● **What you need to do**
In the records below, locate the line containing "мяса и других. Все продукты полностью", then output that line and all later lines exactly, through the last one.

● **Supplied entries**
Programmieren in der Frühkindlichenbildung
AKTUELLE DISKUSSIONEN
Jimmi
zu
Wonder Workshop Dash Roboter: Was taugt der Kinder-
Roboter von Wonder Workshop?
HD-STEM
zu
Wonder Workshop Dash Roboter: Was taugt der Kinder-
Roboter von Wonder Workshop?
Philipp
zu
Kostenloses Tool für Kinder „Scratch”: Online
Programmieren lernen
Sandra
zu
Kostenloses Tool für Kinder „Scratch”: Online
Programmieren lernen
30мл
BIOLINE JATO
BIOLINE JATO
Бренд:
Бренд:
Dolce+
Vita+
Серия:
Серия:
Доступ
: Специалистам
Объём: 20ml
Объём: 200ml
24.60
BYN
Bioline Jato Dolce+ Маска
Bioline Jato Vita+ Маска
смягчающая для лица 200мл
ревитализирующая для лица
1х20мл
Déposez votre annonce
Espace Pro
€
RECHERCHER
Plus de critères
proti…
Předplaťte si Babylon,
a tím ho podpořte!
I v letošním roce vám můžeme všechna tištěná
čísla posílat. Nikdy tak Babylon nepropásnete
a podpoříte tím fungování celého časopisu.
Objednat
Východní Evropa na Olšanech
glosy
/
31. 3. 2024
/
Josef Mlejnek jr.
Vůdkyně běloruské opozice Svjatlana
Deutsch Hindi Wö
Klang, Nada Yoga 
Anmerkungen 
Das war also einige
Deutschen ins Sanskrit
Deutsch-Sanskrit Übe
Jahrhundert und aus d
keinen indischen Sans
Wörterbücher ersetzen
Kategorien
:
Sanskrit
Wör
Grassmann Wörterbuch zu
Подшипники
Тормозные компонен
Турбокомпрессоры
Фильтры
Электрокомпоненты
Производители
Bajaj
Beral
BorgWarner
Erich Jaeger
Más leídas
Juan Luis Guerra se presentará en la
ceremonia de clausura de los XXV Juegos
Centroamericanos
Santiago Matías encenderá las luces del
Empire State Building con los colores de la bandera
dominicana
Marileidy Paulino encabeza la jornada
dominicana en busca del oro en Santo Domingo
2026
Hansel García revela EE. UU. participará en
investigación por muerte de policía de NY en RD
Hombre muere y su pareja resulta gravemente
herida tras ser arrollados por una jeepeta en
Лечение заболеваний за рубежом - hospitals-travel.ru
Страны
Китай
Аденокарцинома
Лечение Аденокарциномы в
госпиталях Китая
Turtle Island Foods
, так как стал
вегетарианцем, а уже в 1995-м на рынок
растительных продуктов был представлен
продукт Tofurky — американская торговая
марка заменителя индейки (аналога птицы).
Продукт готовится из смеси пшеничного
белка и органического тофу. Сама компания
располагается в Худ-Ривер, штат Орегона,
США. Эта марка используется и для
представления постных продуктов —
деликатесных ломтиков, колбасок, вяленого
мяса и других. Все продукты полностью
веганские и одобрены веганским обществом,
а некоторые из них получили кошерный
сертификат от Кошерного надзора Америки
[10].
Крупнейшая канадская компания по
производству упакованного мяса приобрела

● **Answer to this exercise**
мяса и других. Все продукты полностью
веганские и одобрены веганским обществом,
а некоторые из них получили кошерный
сертификат от Кошерного надзора Америки
[10].
Крупнейшая канадская компания по
производству упакованного мяса приобрела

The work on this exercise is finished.